Line by line, the data below should be set down unchanged, with images excluded.

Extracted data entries
^^^^^^^^^^^^^^^^

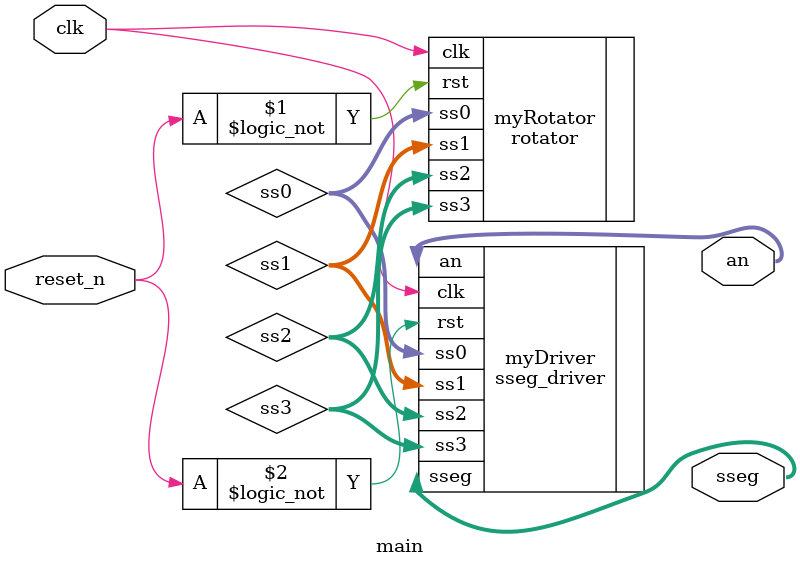
<source format=sv>
`timescale 1ns / 1ps

module main ( 
    input logic clk, 
    input logic reset_n, 
    output logic [7:0] an, 
    output logic [7:0] sseg
    );
    
    logic [7:0] ss0;
    logic [7:0] ss1;
    logic [7:0] ss2;
    logic [7:0] ss3; 
    
    rotator myRotator (
        .clk(clk), 
        .rst(!reset_n), 
        .ss0(ss0), 
        .ss1(ss1), 
        .ss2(ss2), 
        .ss3(ss3)        
    );
    
    sseg_driver myDriver (
        .clk(clk),
        .rst(!reset_n), 
        .ss0(ss0), 
        .ss1(ss1), 
        .ss2(ss2), 
        .ss3(ss3),
        .sseg(sseg), 
        .an(an) 
    );
    
endmodule 

</source>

^^^^^^^^^^^^^^^^

**Exercise solution**
<source format=sv>
`timescale 1ns / 1ps

module main ( 
    input logic clk, 
    input logic reset_n, 
    output logic [7:0] an, 
    output logic [7:0] sseg
    );
    
    logic [7:0] ss0;
    logic [7:0] ss1;
    logic [7:0] ss2;
    logic [7:0] ss3; 
    
    rotator myRotator (
        .clk(clk), 
        .rst(!reset_n), 
        .ss0(ss0), 
        .ss1(ss1), 
        .ss2(ss2), 
        .ss3(ss3)        
    );
    
    sseg_driver myDriver (
        .clk(clk),
        .rst(!reset_n), 
        .ss0(ss0), 
        .ss1(ss1), 
        .ss2(ss2), 
        .ss3(ss3),
        .sseg(sseg), 
        .an(an) 
    );
    
endmodule 

</source>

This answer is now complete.